Purpose: To evaluate the role of diffusion-weighted magnetic resonance imaging (DWIMRI) in the diagnosis and management of children with suspected or confirmed Shaken Baby Syndrome (SBS).
Methods: This was a retrospective interventional case series of all infants and children younger than 2 years of age admitted to a children's hospital. We retrospectively reviewed medical records and neuroimaging findings of all children younger than 2 years of age with confirmed or suspected SBS admitted to a children's hospital. Inclusion criteria were documented ocular examination by an ophthalmologist and a brain MRI with DWI. Twenty-six infants and children were included. Other children were excluded. Children with proven SBS were diagnosed with "confirmed SBS," while children in whom the diagnosis of SBS remained uncertain were diagnosed with "suspected SBS."

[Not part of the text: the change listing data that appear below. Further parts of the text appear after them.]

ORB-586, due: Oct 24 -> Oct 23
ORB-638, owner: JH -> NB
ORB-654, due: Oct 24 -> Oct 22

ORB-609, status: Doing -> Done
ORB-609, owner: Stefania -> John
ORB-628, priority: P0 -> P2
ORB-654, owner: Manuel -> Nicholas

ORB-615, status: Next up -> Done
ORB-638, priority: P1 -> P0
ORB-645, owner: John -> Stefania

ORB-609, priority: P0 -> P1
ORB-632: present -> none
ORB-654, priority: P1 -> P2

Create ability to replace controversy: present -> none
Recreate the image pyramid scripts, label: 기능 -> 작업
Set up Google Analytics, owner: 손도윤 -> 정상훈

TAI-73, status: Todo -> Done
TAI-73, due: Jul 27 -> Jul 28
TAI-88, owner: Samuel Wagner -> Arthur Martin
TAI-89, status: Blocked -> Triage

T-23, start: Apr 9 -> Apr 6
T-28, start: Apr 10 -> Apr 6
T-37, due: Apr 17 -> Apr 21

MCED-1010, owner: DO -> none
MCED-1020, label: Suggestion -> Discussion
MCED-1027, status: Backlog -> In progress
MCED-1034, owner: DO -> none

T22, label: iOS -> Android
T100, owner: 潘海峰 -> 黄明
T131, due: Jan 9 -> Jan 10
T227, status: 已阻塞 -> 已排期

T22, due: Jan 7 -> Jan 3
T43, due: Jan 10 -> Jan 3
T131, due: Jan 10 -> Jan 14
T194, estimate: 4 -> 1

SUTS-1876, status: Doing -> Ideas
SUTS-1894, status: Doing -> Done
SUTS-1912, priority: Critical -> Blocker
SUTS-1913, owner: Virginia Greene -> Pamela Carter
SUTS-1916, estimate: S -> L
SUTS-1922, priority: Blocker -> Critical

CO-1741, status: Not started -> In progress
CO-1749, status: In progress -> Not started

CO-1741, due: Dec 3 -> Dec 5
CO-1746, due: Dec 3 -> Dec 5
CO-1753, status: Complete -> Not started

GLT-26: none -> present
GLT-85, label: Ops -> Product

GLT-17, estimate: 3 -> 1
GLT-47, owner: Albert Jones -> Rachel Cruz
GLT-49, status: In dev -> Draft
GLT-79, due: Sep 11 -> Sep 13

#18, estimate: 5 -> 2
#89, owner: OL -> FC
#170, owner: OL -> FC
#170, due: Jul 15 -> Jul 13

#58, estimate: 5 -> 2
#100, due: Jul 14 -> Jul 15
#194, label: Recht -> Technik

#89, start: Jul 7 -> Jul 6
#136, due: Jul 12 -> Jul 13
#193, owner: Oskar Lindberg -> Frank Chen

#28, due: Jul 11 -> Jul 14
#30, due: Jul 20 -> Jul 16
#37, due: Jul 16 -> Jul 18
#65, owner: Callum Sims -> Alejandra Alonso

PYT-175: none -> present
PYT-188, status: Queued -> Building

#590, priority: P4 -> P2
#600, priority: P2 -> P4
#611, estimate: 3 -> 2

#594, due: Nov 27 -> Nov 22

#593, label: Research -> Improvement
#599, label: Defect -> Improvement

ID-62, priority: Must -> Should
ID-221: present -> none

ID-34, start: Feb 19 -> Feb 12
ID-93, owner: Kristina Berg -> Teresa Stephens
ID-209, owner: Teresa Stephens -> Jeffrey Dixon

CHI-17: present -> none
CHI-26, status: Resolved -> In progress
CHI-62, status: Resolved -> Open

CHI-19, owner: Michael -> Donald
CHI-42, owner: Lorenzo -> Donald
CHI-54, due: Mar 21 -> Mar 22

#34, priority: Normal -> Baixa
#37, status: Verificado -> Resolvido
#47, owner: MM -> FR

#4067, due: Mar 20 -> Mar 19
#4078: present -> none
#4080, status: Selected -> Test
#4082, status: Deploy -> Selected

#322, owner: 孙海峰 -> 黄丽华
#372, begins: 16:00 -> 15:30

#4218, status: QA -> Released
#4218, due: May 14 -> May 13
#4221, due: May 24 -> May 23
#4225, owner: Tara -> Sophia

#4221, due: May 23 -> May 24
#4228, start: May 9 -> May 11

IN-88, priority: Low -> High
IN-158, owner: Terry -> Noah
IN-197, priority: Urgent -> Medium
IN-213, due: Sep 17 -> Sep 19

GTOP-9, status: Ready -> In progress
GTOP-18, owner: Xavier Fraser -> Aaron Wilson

Results: Twenty-six infants and children with mean age of 7.1 months (range, 6 weeks-24 months) were included, 18 with confirmed SBS. All 26 patients had a subdural hematoma, 10 had associated occult bone fractures, and 18 had retinal hemorrhages. Seven of the eight cases without retinal hemorrhages had isolated subdural hematoma without parenchymal brain lesions on both conventional MRI and DWIMRI. SBS was confirmed in only one case with a normal fundus. Among the 18 patients with retinal hemorrhages, SBS was confirmed in all but one case. All 18 patients with confirmed SBS had an abnormal DWIMRI. In 13 patients, DWI showed lesions that were larger than on conventional MRI. In patients with brain parenchymal lesions, the DWIMRI characteristics suggested cerebral ischemia, which appears to play a major role in SBS.
Conclusions: In all patients with confirmed SBS, DWIMRI was abnormal and suggested diffuse or posterior cerebral ischemia, in addition to subdural hematomas in the pathogenesis of this disorder.